>>>

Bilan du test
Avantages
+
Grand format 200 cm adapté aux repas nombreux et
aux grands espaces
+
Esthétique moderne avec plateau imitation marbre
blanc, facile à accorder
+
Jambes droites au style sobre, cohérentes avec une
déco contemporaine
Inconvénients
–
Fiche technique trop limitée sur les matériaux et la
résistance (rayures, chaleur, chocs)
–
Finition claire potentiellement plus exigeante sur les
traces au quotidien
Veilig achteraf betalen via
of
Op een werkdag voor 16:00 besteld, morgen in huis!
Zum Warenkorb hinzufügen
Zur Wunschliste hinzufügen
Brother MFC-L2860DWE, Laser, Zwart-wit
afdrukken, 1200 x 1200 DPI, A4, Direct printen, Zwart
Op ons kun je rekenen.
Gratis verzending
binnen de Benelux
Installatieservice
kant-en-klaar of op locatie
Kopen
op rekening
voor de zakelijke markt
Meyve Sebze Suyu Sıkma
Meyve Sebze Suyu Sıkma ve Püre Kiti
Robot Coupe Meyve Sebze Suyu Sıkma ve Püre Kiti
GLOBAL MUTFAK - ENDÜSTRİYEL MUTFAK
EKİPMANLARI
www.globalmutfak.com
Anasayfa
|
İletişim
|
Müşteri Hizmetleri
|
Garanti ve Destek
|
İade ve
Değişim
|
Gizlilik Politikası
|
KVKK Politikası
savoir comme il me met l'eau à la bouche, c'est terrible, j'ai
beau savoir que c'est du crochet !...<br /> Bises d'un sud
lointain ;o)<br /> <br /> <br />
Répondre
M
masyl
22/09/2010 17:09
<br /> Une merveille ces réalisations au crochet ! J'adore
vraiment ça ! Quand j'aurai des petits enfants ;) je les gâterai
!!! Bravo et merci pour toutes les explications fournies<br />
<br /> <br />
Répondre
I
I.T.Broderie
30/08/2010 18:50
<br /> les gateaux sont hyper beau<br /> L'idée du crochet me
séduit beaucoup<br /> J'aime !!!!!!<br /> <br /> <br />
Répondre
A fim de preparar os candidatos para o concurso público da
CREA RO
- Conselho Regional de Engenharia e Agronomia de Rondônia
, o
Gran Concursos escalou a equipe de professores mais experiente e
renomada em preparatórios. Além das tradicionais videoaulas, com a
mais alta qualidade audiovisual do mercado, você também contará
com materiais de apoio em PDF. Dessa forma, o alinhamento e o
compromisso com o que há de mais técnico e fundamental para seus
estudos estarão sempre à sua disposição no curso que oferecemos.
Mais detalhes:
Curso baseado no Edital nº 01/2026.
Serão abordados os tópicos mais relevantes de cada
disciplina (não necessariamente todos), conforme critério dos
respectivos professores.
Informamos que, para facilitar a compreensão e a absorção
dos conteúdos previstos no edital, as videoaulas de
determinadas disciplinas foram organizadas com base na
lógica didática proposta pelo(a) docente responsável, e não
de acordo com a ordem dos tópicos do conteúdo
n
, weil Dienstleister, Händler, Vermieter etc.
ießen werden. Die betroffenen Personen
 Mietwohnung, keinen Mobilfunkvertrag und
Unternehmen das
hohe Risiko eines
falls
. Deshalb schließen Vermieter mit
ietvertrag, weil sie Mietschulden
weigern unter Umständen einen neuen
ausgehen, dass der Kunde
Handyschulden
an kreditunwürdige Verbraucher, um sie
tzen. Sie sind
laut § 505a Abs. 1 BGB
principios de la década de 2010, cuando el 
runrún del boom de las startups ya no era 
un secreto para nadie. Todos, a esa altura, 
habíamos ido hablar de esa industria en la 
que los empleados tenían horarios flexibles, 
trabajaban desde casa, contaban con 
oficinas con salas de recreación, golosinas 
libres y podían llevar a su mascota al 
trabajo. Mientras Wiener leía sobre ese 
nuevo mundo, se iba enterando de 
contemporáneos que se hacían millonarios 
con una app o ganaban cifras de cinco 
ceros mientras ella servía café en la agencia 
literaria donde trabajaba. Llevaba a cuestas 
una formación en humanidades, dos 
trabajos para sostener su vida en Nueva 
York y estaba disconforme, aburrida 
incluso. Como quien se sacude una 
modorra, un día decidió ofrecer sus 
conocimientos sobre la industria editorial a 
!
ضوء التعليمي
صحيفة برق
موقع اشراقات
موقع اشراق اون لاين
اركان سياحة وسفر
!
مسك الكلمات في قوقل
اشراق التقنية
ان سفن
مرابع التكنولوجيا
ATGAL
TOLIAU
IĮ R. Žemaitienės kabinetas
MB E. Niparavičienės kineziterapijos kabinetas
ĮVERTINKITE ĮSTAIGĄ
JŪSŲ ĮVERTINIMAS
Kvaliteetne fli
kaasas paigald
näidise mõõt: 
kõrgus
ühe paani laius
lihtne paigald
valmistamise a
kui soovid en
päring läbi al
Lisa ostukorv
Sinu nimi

<<<

THE PROBLEM: Copy all lines from the data that hold the word "Vermieter".

ANSWER SECTION:
, weil Dienstleister, Händler, Vermieter etc.
. Deshalb schließen Vermieter mit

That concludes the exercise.